Hamilton noted that vepdegestrant‌ has a favorable side effect profile compared to oral‍ SERDs, which often cause gastrointestinal issues.Rates of vomiting‌ and diarrhea were only 6% with vepdegestrant.

“Oral SERDs have prominent GI side effects as their most frequent side effect,” Hamilton said.

Dr. William John Gradishar emphasized the importance of reducing side effects, noting that‌ vepdegestrant ​joins a growing list ⁣of drugs that perform better than​ current standard of ​care monotherapy in the ESR1-mutant population.

“Vepdegestrant now joins a growing list ‌of drugs that perform better than current standard of care monotherapy” ⁤in the⁢ ESR1-mutant population, noted Dr. William John Gradishar.

Albert Grinshpun,⁣ head of the Breast Cancer Service at Shaare Zedek Medical Center, stated that vepdegestrant has ‍established⁣ itself as a promising endocrine backbone for future combination strategies‌ due to ⁤its favorable toxicity profile.
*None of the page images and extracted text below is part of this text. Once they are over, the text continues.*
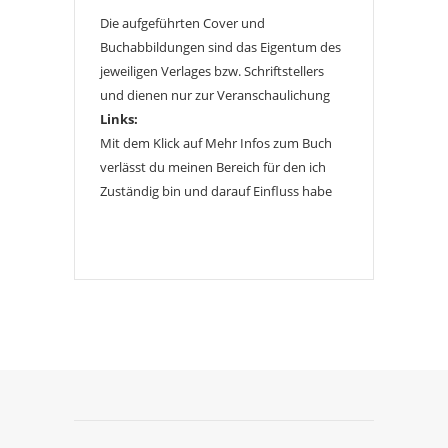
Die aufgeführten Cover und
Buchabbildungen sind das Eigentum des
jeweiligen Verlages bzw. Schriftstellers
und dienen nur zur Veranschaulichung
Links:
Mit dem Klick auf Mehr Infos zum Buch
verlässt du meinen Bereich für den ich
Zuständig bin und darauf Einfluss habe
“Vepdegestrant has demonstrated compelling preclinical activity and encouraging early clinical​ data supporting its efficacy ⁢in degrading ER,” ​said ‌Albert Grinshpun, ⁣MD.

What’s next

Researchers are‍ now focusing ⁤on exploring combination therapies involving‌ vepdegestrant to further improve outcomes for patients with⁣ advanced breast cancer and ESR1 mutations. The ‌favorable toxicity profile of vepdegestrant⁤ makes it a promising​ candidate ‌for pairing ​with other targeted agents.